Leary competes in equestrian sports and has been a volunteer EMT. She and her husband live with dogs, cats, and horses on their farm in northwestern Connecticut. (Author bio adapted from the publisher and

Book Reviews
The Good House has a plot packed with small-town intrigues: extramarital affairs, feuding mothers, a missing child and psychic powers that trace back to the Salem witch trials, to name a few. But the book’s real strength lies in its evocation of Hildy’s inner world.... Leary writes with humor and insight, revealing both the pure pleasure of drinking and the lies and justifications of alcoholism, the warmth Hildy feels toward others when she drinks and the desperation that makes her put alcohol before the people she loves. The result is a layered and complex portrait of a woman struggling with addiction, in a town where no secret stays secret for long.
J. Courtney Sullivan - New York Times Book Review

Leary... gleefully peels back the pretensions that so often accompany portraits of ye olde Americana.
USA Today

A sophisticated turn on guilty-pleasure reading that is so well-written it won't make you feel guilty after all, except maybe about reaching for that third glass of pinot noir.
The Huffington Post

Fresh, sharp and masterfully told. Hildy’s tale is as intoxicating as it is sobering.

Superstition, drama, and intrigue unspool at a perfect pace in Ann Leary’s irresistible new novel, The Good House, a tale steeped in New England character and small-town social tumult.

One of the best works of Massachusetts fiction in recent memory.
Boston Magazine

Hildy Good is a realtor in Wendover, the little Massachusetts town where she's lived her entire life.... Leary creates a long-winded and melodramatic Peyton Place, but convincingly displays the corrosive and sometimes dire consequences of denial and overconfidence
Publishers Weekly

Leary’s powerfully perceptive and smartly nuanced portrait of the perils of alcoholism is enhanced by her spot-on depiction of staid New England village life and the redemption to be found in traditions and community.

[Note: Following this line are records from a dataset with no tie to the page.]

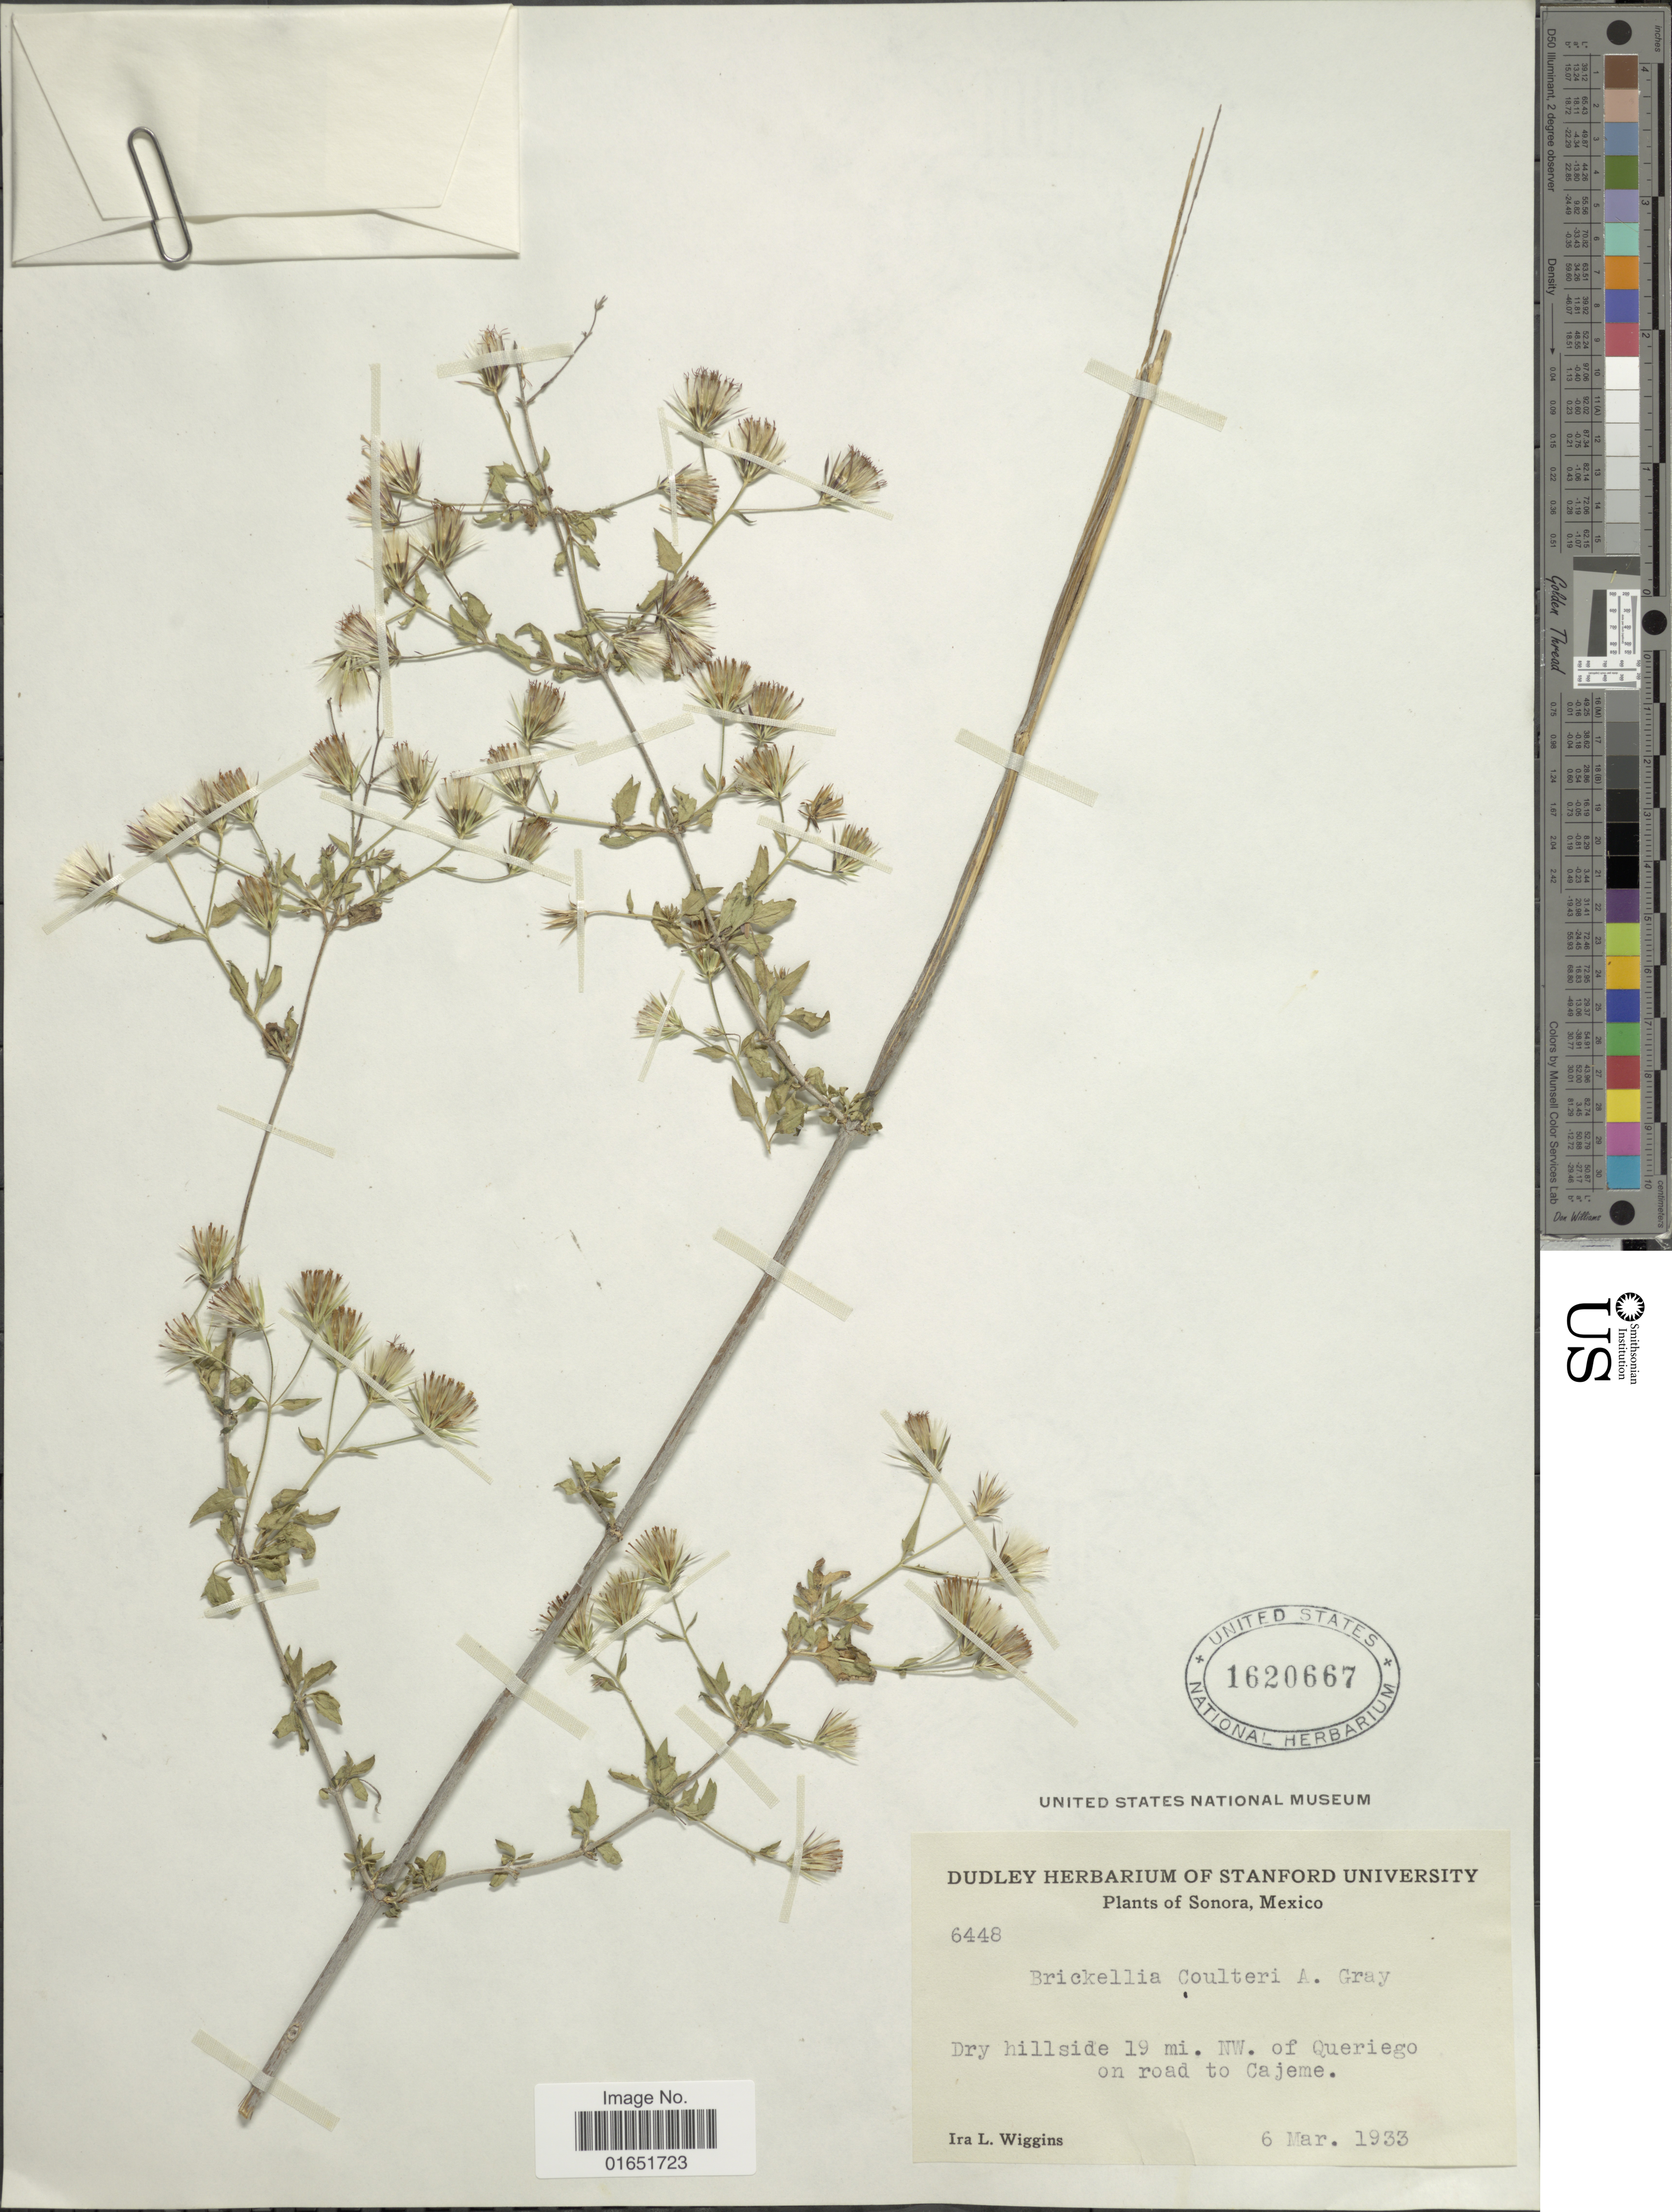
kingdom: Plantae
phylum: Tracheophyta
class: Magnoliopsida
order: Asterales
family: Asteraceae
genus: Brickellia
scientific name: Brickellia coulteri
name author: A. Gray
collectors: I. L. Wiggins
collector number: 6448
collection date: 1933-03-06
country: Mexico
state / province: Sonora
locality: Dry hillside 19 mi. NW. of Queriego on road to Cajeme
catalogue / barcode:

Hildy is an original, irresistibly likable and thoroughly untrustworthy...a genuinely funny novel about alcoholism.
Kirkus Reviews

Discussion Questions
1. Hildy Good is a complex and layered character—some might say an “unreliable narrator.” Is there a point at which you questions Hildy’s dependability? Is there a point at which she redeemed herself?

2. Hildy likes to entertain others with her “psychic powers” and yet she also informs people that she really doesn’t have any special intuition, that she “just knows a few tricks.” Does this duality show up in other parts of her personality?

3. The New England setting is very much part of The Good House. And yet the author doesn’t spend a lot of time on the description of the area. What makes this book so quintessentially New England?

4. What do you think of Hildy’s assertion that she can tell everything about a person just by walking through his or her house?

5. Wendover, Massachusetts, is being taken over by hedge-fund managers who “want it old, but want it new.” Do you think there will ever be a point at which they are accepted by the “townies?”

6. Why do you think Hildy and newcomer Rebecca McAllister become such fast friends?

7. What do you think of the author’s portrayal of alcoholism and its effects on the drinker and those around them?

8. What happens to Hildy’s attitudes about others when she drinks?

9. Frank Getchell seems an unlikely romantic figure. Why do you think he has carried a torch for Hildy all these years?

10. Hildy claims to be unsentimental about relationships and things. Do you believe this is true about her personality?